Apesar de ter conseguido alguns títulos nas categorias secundárias nos anos 80, sobretudo na F3 italiana, a Forti é conhecida, essencialmente, pela sua fugaz passagem pela Fórmula 1. Guido Forti, com o apoio financeiro do brasileiro Pedro Paulo Diniz, montou uma estrutura para entrar na prova rainha do automobilismo.
Assim, na temporada de 1995, a Forti estreou-se com uma dupla brasileira de pilotos, formada pelo próprio Pedro Diniz e por Roberto Moreno. O melhor resultado conseguido nessa temporada foi um sétimo lugar no Grande Prémio da Austrália, último da época. O carro ficou famoso pelo estilo: amarelo e com o patrocínio azul da Parmalat.

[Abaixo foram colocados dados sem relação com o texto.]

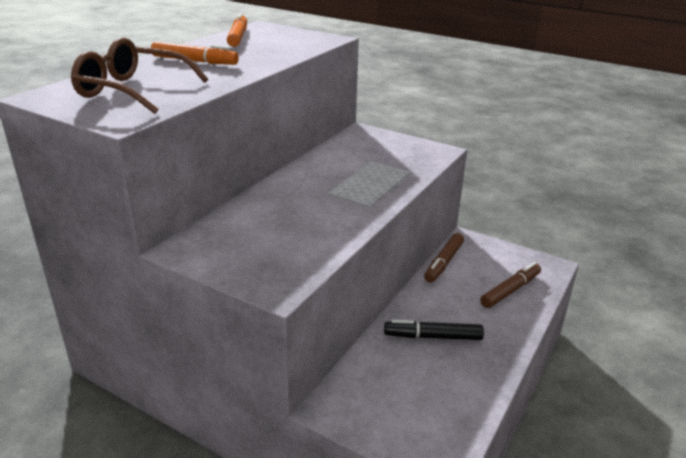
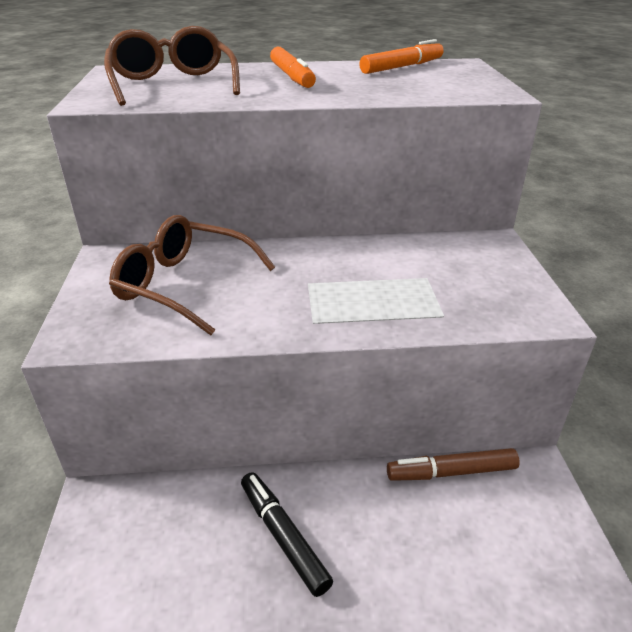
camera: 55 degrees right, 5 degrees up
(269, 231) = (184, 285): none -> brown glasses
(510, 290) = (473, 583): brown marker -> none

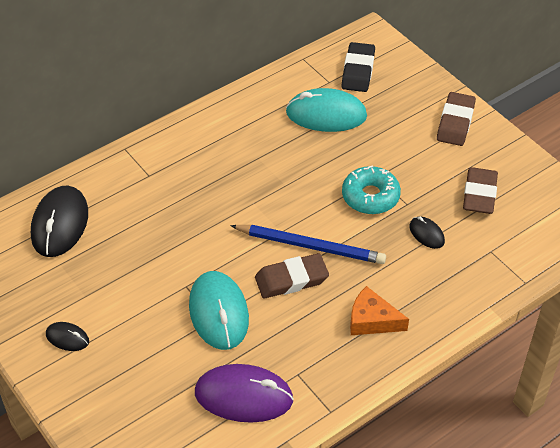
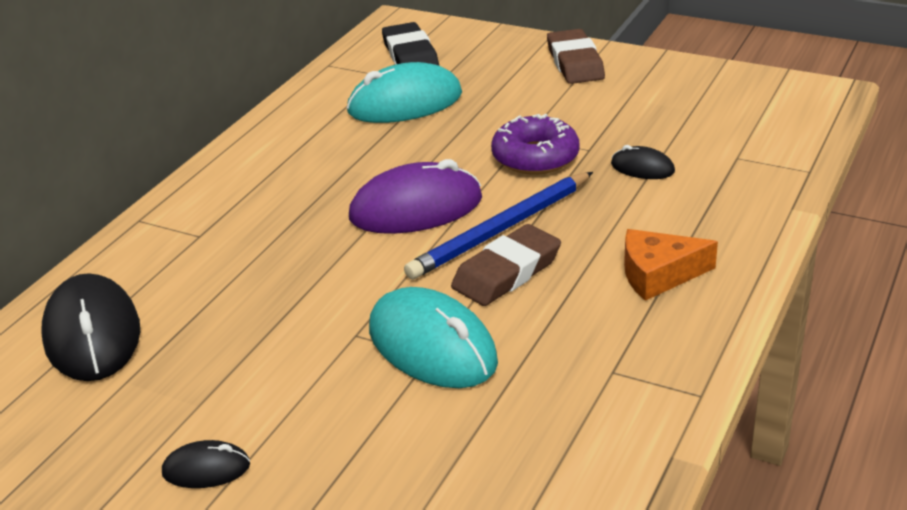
camera: 25 degrees left, 15 degrees down
(243, 396) = (557, 429): purple mouse -> purple mouse (416, 208)
(310, 246) = (501, 230): blue pencil -> blue pencil turned 150 degrees clockwise
(370, 196) = (535, 157): turquoise donut -> purple donut
(479, 194) = (669, 113): brown eraser -> none

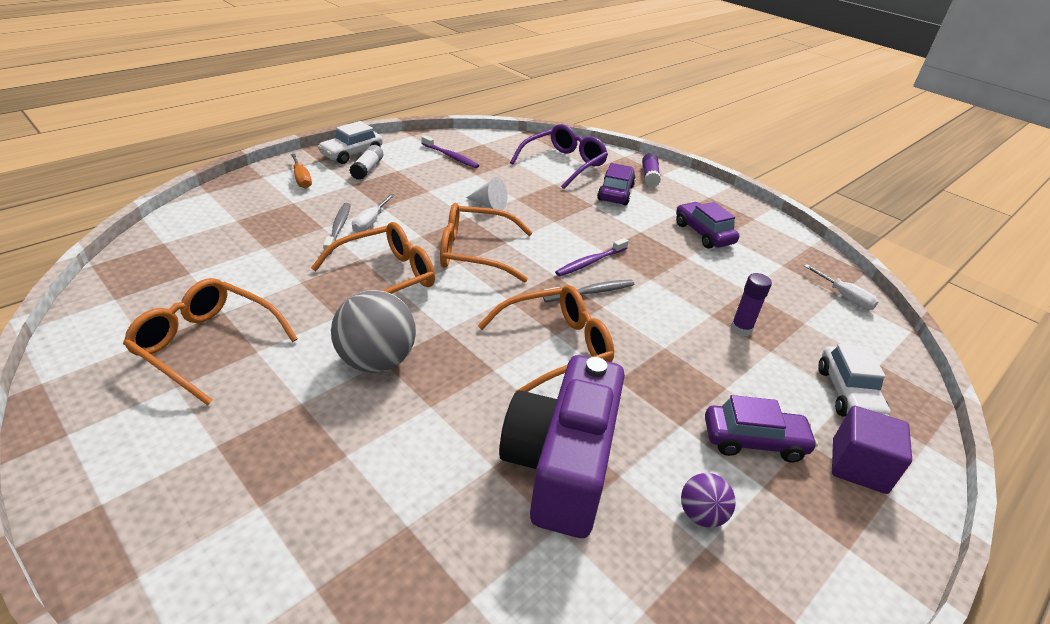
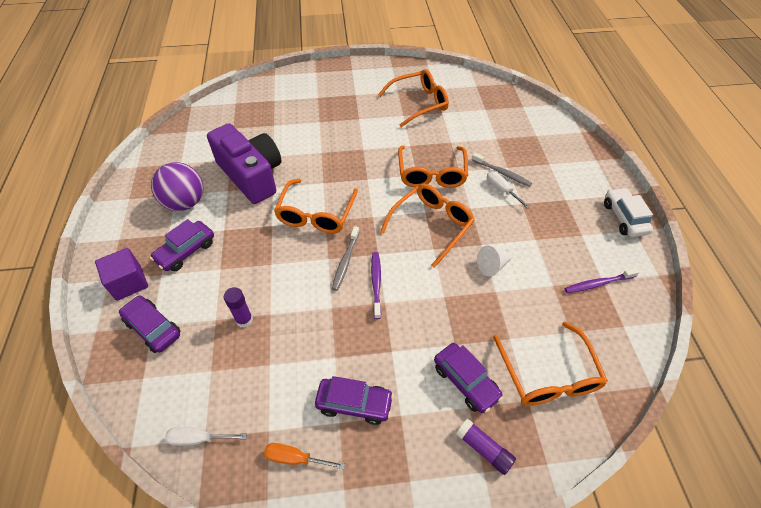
camera: 130 degrees right, 15 degrees up
(301, 179) = (584, 177): orange screwdriver -> orange screwdriver (295, 458)
(367, 169) = (589, 217): white glue stick -> none
(376, 361) = (365, 147): grey ball -> none
(564, 164) = (548, 375): purple glasses -> orange glasses
(701, 515) = (185, 203): purple ball -> purple ball, size x1.87
(848, 394) = (153, 328): white car -> purple car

O segundo ano foi ainda pior. Com os italianos Luca Badoer e Andrea Montermini ao volante, a Forti só se qualificou para três corridas (Argentina, San Marino e Mónaco) e desistiu a meio da temporada, quando a Ford Cosworth cortou o fornecimento de motores.
Em 2000 a Forti voltou à atividade na F-Euro 3000, mas três anos mais tarde deixou de vez o automobilismo.